Crypto was the investment world’s ‘black sheep’. Now, it’s officially back in the good graces of venture capitalists. New data from CEX.io shows that crypto startups raised a whopping $16.5 billion in just the first half of 2025—and we’re barely past summer. If this pace continues, we could be looking at the biggest crypto funding year in history.
The Numbers Don’t Lie: Crypto’s Comeback Story
The kicker: that $16.5 billion already smashes 2024’s entire yearly total of $12.2 billion. It even beats 2021’s previous record of $10.9 billion, which happened during crypto’s last major bull run.
But it’s not just about the money. Crypto now represents 5.3% of all global venture funding—the highest slice of the pie in three years. That’s a pretty big deal when you consider how venture capital works. VCs don’t throw money around for fun; they follow where they smell opportunity.
The timing isn’t coincidental either. This surge started gaining steam after the 2024 U.S. elections, suggesting that clearer regulatory signals might be giving investors the confidence they’ve been waiting for.
Where’s All This Money Going?
Finance Still Rules the Roost
No surprises here—finance projects are hogging 51% of all crypto VC deals. We’re talking about both traditional DeFi protocols and centralised finance platforms. Apparently, when it comes to crypto, everyone still wants to be the bank.
Infrastructure Gets Its Moment
Infrastructure deals are having their time in the sun, thanks largely to some massive funding rounds for companies like Bitmain and TWL Miner. These are the picks-and-shovels plays of crypto—the unglamorous but essential stuff that keeps the whole ecosystem running.

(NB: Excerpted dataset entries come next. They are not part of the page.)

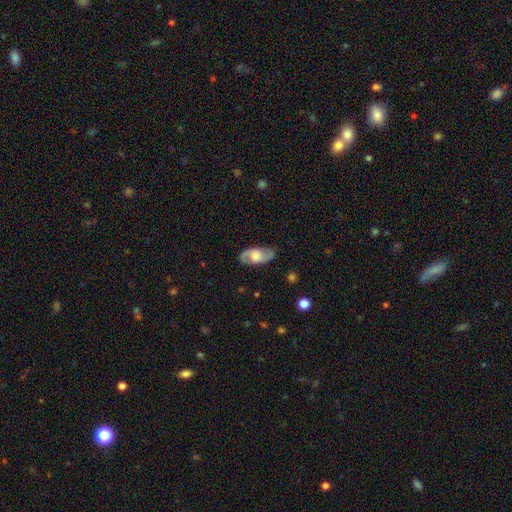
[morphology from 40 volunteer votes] smooth-or-featured: featured or disk: 70% | smooth: 20% | star or artifact: 10%
  disk-edge-on: no: 89% | yes: 11%
    bar: no: 60% | weak: 36% | strong: 4%
    has-spiral-arms: yes: 80% | no: 20%
      spiral-winding: medium: 45% | tight: 35% | loose: 20%
      spiral-arm-count: 2: 100% | 1: 0% | 3: 0% | 4: 0% | more than 4: 0% | can't tell: 0%
    bulge-size: large: 52% | moderate: 28% | small: 12% | none: 8% | dominant: 0%
  merging: none: 92% | minor disturbance: 6% | major disturbance: 3% | merger: 0%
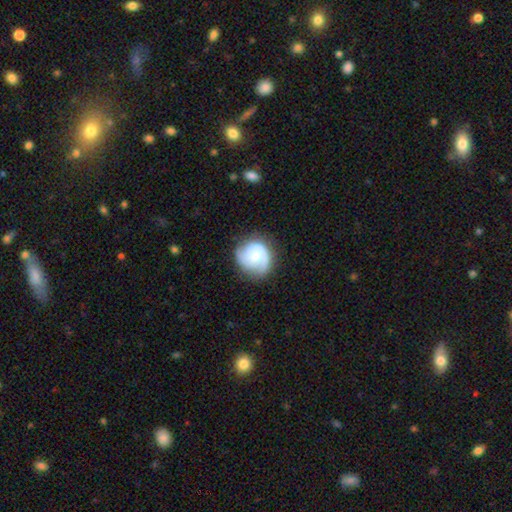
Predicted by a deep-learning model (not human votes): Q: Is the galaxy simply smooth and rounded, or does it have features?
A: featured or disk — 74%.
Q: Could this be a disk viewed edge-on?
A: no — 98%.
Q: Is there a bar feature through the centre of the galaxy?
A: no — 76%.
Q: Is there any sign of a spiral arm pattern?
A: yes — 92%.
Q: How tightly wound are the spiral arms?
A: tight — 53%.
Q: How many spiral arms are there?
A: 2 — 47%.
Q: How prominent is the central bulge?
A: moderate — 61%.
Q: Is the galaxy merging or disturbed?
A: none — 74%.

Layer 1s and 2s Take a Backseat
Blockchain layer 1 and layer 2 network deals have practically vanished, now accounting for just 2% of funding. Remember when every other crypto startup was building “the next Ethereum killer”? Those days seem to be over.
AI Meets Crypto (Because Of Course It Does)

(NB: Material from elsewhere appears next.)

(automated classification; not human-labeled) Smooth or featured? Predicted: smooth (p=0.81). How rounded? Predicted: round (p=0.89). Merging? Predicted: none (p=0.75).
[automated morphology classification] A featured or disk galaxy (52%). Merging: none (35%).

Meanwhile, AI-focused crypto projects are quietly climbing, now grabbing 5% of total deal volume. Because if there’s one thing better than the hottest tech trend, it’s two hottest tech trends mashed together.
Quality Over Quantity: The New VC Playbook
While total funding has exploded, the actual number of deals has dropped. Translation? VCs are writing bigger checks to fewer companies. The average funding round hit a record $20 million in H1 2025—a massive rebound from the post-2022 crash doldrums.
This shift tells us something important: the spray-and-pray approach of previous cycles is dead. Investors want proven teams, real products, and actual revenue. Imagine that.
What This Means for Crypto’s Future
This funding surge isn’t just about speculation—it’s about building. With more capital flowing to infrastructure and finance solutions, we’re seeing the foundation being laid for crypto’s next phase of growth.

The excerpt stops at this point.